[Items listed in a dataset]
=== Section Start ===

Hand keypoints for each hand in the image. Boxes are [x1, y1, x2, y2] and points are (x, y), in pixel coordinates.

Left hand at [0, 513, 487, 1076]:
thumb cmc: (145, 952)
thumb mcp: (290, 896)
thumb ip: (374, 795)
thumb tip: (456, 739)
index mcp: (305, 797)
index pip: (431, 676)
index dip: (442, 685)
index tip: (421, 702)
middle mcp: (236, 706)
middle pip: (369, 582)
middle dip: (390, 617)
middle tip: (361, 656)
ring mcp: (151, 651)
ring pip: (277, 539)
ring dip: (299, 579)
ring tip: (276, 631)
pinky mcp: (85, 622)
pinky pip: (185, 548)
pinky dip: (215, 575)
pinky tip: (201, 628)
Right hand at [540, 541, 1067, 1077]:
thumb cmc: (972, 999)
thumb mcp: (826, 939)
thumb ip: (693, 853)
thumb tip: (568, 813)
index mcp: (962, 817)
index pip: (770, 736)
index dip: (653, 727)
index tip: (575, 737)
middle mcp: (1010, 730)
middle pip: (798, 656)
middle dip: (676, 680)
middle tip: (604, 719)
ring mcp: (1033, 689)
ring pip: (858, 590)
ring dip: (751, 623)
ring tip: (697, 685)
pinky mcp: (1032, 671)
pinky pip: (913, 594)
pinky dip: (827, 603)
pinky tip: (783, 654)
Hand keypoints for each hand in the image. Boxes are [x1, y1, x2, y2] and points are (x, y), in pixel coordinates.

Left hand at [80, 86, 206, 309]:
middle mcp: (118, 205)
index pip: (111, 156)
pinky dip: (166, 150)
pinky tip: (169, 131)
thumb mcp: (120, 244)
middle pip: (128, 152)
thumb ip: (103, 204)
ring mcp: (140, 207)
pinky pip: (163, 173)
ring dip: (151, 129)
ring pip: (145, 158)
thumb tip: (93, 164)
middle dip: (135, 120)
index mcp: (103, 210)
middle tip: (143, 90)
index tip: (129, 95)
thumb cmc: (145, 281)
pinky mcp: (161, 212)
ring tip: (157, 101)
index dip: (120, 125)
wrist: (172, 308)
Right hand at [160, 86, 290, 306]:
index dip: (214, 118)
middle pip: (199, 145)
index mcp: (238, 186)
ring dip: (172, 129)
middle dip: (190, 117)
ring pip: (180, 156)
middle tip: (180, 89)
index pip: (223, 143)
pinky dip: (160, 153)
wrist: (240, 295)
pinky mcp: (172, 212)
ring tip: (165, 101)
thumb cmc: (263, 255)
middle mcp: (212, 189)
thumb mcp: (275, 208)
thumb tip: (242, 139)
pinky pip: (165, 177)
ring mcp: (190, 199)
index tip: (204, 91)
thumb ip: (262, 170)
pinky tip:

=== Section End ===

= To do =
Final part of the records: return the line that contains "thumb tip: (242, 139)" and every line after it, exactly, with no other lines added.

= Written solution =
thumb tip: (242, 139)
pinky pip: (165, 177)
ring mcp: (190, 199)
index tip: (204, 91)
thumb ip: (262, 170)
pinky tip:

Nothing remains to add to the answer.